Tutor profile: Vaidehi T.

If $$cos{x} = 4$$, then find the value of $$ cos{2x}.$$

As we know that, $$ cos{2x} = 2cos^2{x} - 1.$$ Plug the value of $$cos{x}$$, $$\therefore cos{2x} = 2(4)^2 - 1$$ $$= 32 - 1$$ $$= 31.$$

Find the equation of the line that passes through two points $$(2, 1),\, (3,4)$$.
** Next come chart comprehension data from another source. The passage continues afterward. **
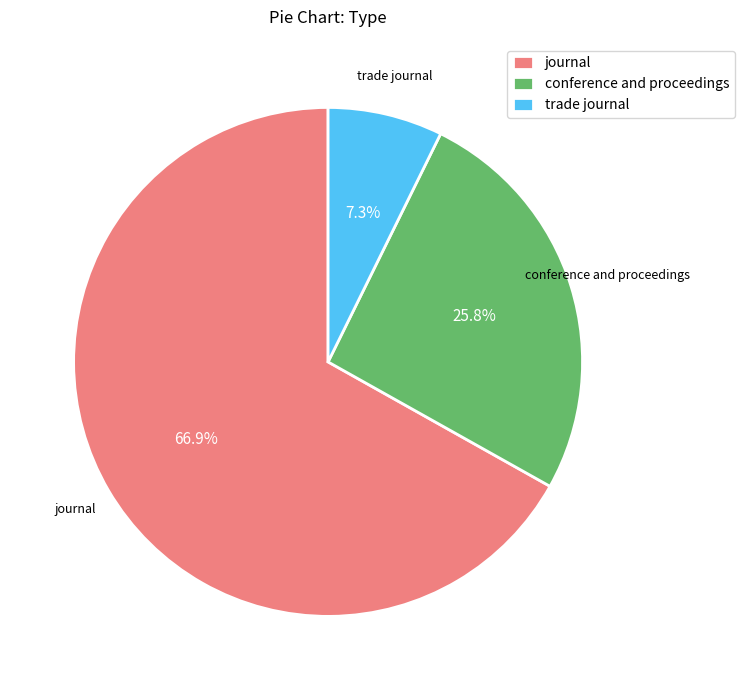

Which slice is the smallest?

trade journal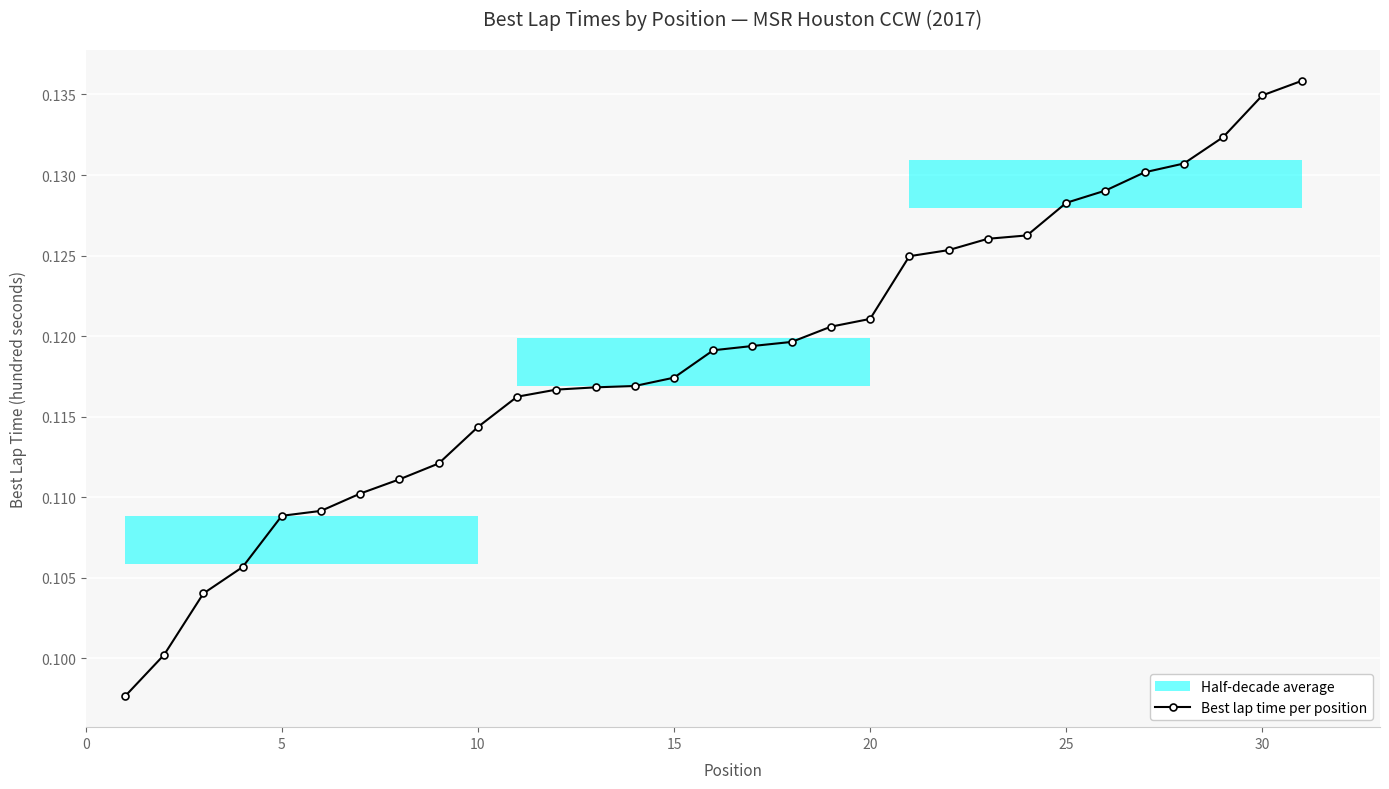

How many Best lap time per position values are between 0 and 1?

31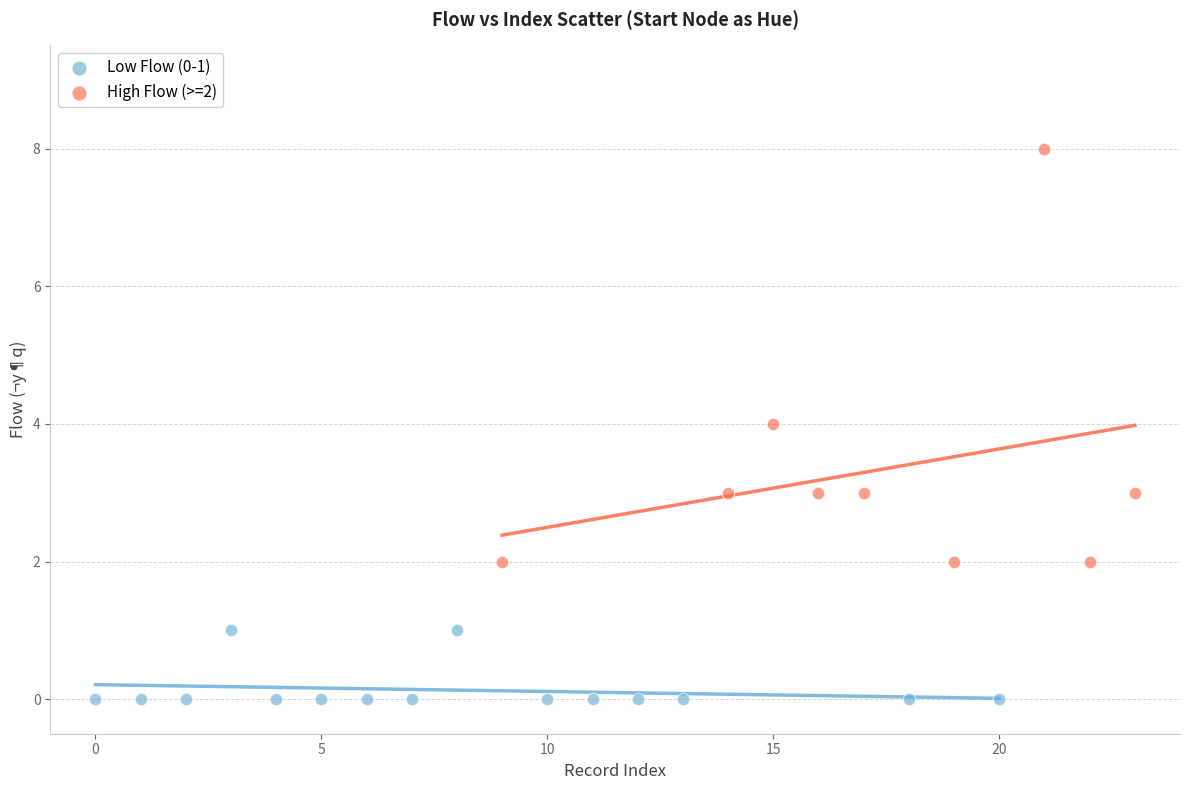

Which series contains the highest Y value?

High Flow (>=2)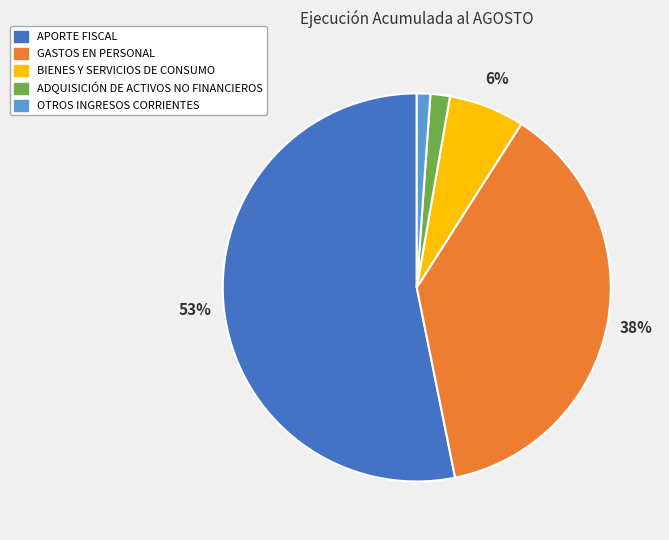

Count the number of slices in the pie.

5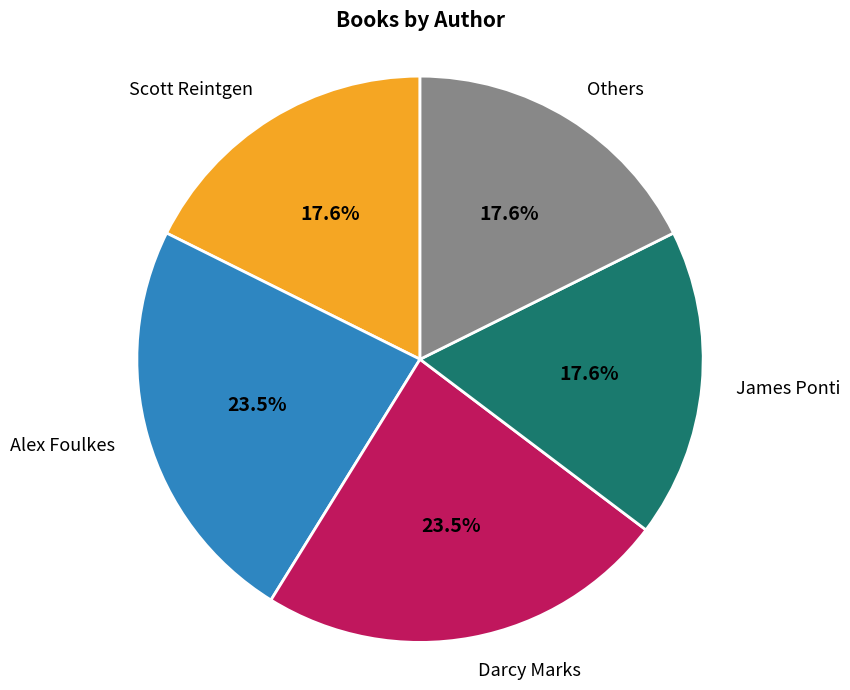

Is Darcy Marks the majority of the pie?

No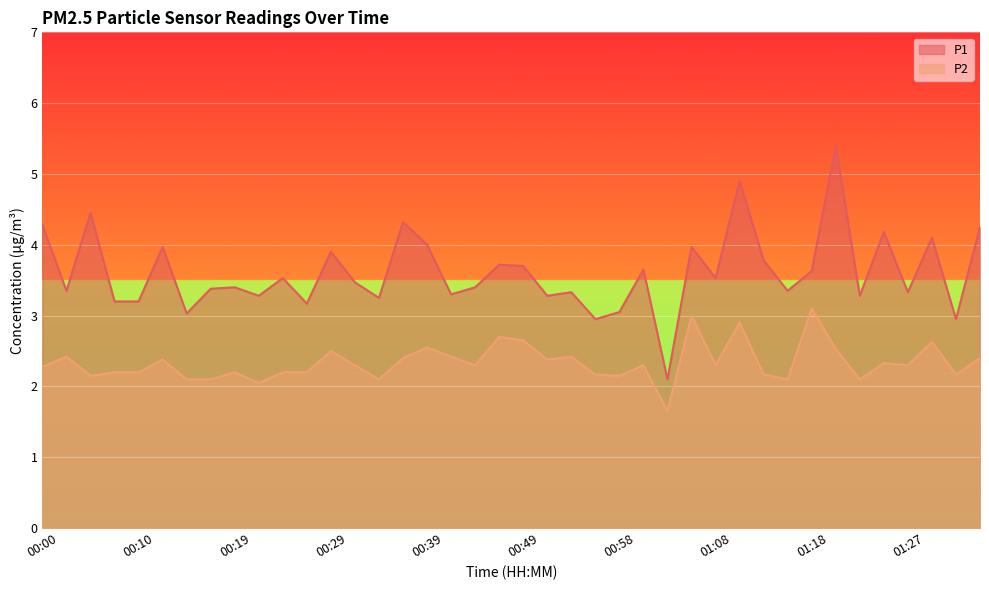

What is the total value across all series at 00:24?

5.7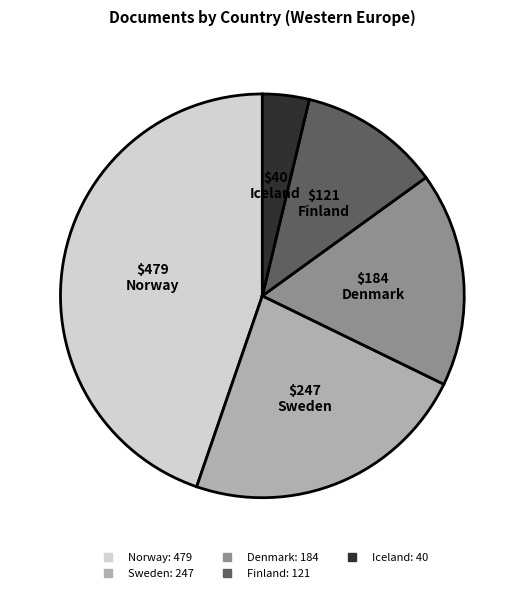

Which has a higher value, Sweden or Finland?

Sweden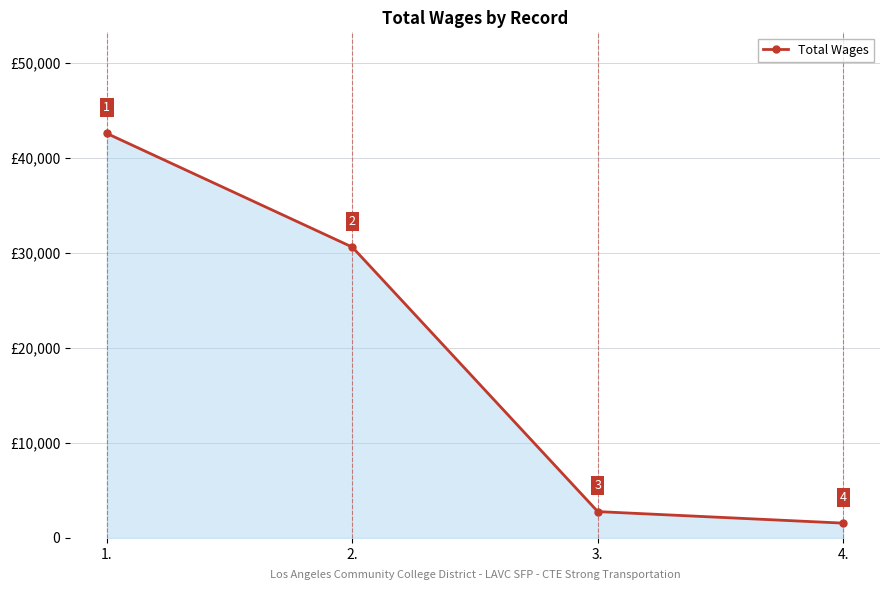

Does the chart have visible grid lines?

Yes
When we are given two points and we have to find the equation of the line passing through those points, we can use two point formula. Let's say $$A(x_1, y_1)$$ and $$B(x_2, y_2)$$ are two points then the formula is defined as $$y - y_1 = \dfrac{y_2 - y_1}{x_2 - x_1} (x - x_1) $$. For the given data, we can take $$x_1 = 2,\, x_2 = 3,\, y_1 = 1,\, y_2 = 4.$$ Plugging all these values in the formula to find the equation of a line: $$y - 1 = \dfrac{4 - 1}{2 - 1} (x - 2) $$ $$\therefore y - 1 = 3(x-2)$$ $$\therefore y - 1 = 3x - 6$$ $$ \therefore y = 3x - 5.$$

Solve the following first order differential equation: $$\dfrac{dy}{dx} = x^2 y^2.$$

In order to solve this first order differential equation, we can separate variables like this $$ \dfrac{dy}{y^2} = x^2\, dx.$$ Now, integrating both the sides, we get $$\dfrac{y^{-2+1}}{-2+1} = \dfrac{x^{2+1}}{2+1} + C$$ $$ \therefore \dfrac{-1}{y} = \dfrac{x^3}{3} + C$$ $$ \therefore \dfrac{x^3}{3} + \dfrac{1}{y} + C = 0.$$